* **What needs to be done**
Present every nonblank line of the items below as a numbered list.

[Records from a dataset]
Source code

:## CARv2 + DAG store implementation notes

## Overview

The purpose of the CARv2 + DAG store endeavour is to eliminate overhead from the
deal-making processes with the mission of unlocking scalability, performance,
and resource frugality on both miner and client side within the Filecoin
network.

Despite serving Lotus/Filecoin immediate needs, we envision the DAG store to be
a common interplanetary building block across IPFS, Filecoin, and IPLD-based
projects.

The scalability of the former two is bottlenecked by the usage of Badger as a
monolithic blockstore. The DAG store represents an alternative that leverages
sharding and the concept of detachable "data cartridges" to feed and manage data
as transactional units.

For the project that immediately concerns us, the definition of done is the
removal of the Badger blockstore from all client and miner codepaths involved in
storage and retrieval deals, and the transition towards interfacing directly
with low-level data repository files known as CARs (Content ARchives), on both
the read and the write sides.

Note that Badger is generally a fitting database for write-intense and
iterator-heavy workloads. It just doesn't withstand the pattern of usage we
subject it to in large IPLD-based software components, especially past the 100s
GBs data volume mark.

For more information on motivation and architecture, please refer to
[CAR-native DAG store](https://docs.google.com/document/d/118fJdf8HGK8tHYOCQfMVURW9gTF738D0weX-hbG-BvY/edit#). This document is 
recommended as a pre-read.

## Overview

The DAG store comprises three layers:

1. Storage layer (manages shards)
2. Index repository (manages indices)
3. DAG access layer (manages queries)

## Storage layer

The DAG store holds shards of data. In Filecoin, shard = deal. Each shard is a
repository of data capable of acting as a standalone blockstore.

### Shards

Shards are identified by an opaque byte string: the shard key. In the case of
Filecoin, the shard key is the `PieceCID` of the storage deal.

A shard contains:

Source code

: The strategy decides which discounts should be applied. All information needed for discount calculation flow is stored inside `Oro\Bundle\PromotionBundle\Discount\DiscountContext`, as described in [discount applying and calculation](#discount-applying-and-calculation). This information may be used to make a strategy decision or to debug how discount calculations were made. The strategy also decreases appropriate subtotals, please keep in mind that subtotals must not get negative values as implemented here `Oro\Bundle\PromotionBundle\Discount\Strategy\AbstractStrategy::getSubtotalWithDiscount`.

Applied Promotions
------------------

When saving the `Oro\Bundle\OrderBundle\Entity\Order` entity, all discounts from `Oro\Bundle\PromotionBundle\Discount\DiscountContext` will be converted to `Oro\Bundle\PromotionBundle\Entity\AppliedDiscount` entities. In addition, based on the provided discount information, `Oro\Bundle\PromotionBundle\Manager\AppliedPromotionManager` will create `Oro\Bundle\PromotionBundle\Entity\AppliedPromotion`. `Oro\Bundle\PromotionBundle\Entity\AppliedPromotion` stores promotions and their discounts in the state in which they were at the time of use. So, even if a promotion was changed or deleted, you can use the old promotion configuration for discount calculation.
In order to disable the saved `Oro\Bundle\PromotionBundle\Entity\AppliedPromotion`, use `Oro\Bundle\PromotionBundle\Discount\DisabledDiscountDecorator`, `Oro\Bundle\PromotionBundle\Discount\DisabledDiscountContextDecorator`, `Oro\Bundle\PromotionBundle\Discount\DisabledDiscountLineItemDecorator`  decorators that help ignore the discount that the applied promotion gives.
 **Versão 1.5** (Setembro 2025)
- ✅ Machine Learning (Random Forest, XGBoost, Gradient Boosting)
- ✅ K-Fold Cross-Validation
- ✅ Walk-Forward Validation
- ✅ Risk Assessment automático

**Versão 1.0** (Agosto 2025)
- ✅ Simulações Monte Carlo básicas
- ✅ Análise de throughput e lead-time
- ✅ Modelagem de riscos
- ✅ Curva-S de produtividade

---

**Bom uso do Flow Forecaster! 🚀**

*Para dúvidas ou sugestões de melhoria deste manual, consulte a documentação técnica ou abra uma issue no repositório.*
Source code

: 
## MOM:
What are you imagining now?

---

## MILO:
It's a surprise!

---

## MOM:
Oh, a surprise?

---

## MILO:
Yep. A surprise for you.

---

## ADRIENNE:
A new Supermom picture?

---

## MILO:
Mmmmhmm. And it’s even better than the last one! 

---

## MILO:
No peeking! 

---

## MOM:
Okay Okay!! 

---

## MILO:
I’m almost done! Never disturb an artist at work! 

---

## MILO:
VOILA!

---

* **Answer space**
1. Source code
2. :## CARv2 + DAG store implementation notes
3. ## Overview
4. The purpose of the CARv2 + DAG store endeavour is to eliminate overhead from the
5. deal-making processes with the mission of unlocking scalability, performance,
6. and resource frugality on both miner and client side within the Filecoin
7. network.
8. Despite serving Lotus/Filecoin immediate needs, we envision the DAG store to be
9. a common interplanetary building block across IPFS, Filecoin, and IPLD-based
10. projects.
11. The scalability of the former two is bottlenecked by the usage of Badger as a
12. monolithic blockstore. The DAG store represents an alternative that leverages
13. sharding and the concept of detachable "data cartridges" to feed and manage data
14. as transactional units.
15. For the project that immediately concerns us, the definition of done is the
16. removal of the Badger blockstore from all client and miner codepaths involved in
17. storage and retrieval deals, and the transition towards interfacing directly
18. with low-level data repository files known as CARs (Content ARchives), on both
19. the read and the write sides.
20. Note that Badger is generally a fitting database for write-intense and
21. iterator-heavy workloads. It just doesn't withstand the pattern of usage we
22. subject it to in large IPLD-based software components, especially past the 100s
23. GBs data volume mark.
24. For more information on motivation and architecture, please refer to
25. [CAR-native DAG store](https://docs.google.com/document/d/118fJdf8HGK8tHYOCQfMVURW9gTF738D0weX-hbG-BvY/edit#). This document is 
26. recommended as a pre-read.
27. ## Overview
28. The DAG store comprises three layers:
29. 1. Storage layer (manages shards)
30. 2. Index repository (manages indices)
31. 3. DAG access layer (manages queries)
32. ## Storage layer
33. The DAG store holds shards of data. In Filecoin, shard = deal. Each shard is a
34. repository of data capable of acting as a standalone blockstore.
35. ### Shards
36. Shards are identified by an opaque byte string: the shard key. In the case of
37. Filecoin, the shard key is the `PieceCID` of the storage deal.
38. A shard contains:
39. Source code
40. : The strategy decides which discounts should be applied. All information needed for discount calculation flow is stored inside `Oro\Bundle\PromotionBundle\Discount\DiscountContext`, as described in [discount applying and calculation](#discount-applying-and-calculation). This information may be used to make a strategy decision or to debug how discount calculations were made. The strategy also decreases appropriate subtotals, please keep in mind that subtotals must not get negative values as implemented here `Oro\Bundle\PromotionBundle\Discount\Strategy\AbstractStrategy::getSubtotalWithDiscount`.
41. Applied Promotions
42. ------------------
43. When saving the `Oro\Bundle\OrderBundle\Entity\Order` entity, all discounts from `Oro\Bundle\PromotionBundle\Discount\DiscountContext` will be converted to `Oro\Bundle\PromotionBundle\Entity\AppliedDiscount` entities. In addition, based on the provided discount information, `Oro\Bundle\PromotionBundle\Manager\AppliedPromotionManager` will create `Oro\Bundle\PromotionBundle\Entity\AppliedPromotion`. `Oro\Bundle\PromotionBundle\Entity\AppliedPromotion` stores promotions and their discounts in the state in which they were at the time of use. So, even if a promotion was changed or deleted, you can use the old promotion configuration for discount calculation.
44. In order to disable the saved `Oro\Bundle\PromotionBundle\Entity\AppliedPromotion`, use `Oro\Bundle\PromotionBundle\Discount\DisabledDiscountDecorator`, `Oro\Bundle\PromotionBundle\Discount\DisabledDiscountContextDecorator`, `Oro\Bundle\PromotionBundle\Discount\DisabledDiscountLineItemDecorator`  decorators that help ignore the discount that the applied promotion gives.
45.  **Versão 1.5** (Setembro 2025)
46. - ✅ Machine Learning (Random Forest, XGBoost, Gradient Boosting)
47. - ✅ K-Fold Cross-Validation
48. - ✅ Walk-Forward Validation
49. - ✅ Risk Assessment automático
50. **Versão 1.0** (Agosto 2025)
51. - ✅ Simulações Monte Carlo básicas
52. - ✅ Análise de throughput e lead-time
53. - ✅ Modelagem de riscos
54. - ✅ Curva-S de produtividade
55. ---
56. **Bom uso do Flow Forecaster! 🚀**
57. *Para dúvidas ou sugestões de melhoria deste manual, consulte a documentação técnica ou abra uma issue no repositório.*
58. Source code
59. : 
60. ## MOM:
61. What are you imagining now?
62. ---
63. ## MILO:
64. It's a surprise!
65. ---
66. ## MOM:
67. Oh, a surprise?
68. ---
69. ## MILO:
70. Yep. A surprise for you.
71. ---
72. ## ADRIENNE:
73. A new Supermom picture?
74. ---
75. ## MILO:
76. Mmmmhmm. And it’s even better than the last one! 
77. ---
78. ## MILO:
79. No peeking! 
80. ---
81. ## MOM:
82. Okay Okay!! 
83. ---
84. ## MILO:
85. I’m almost done! Never disturb an artist at work! 
86. ---
87. ## MILO:
88. VOILA!
89. ---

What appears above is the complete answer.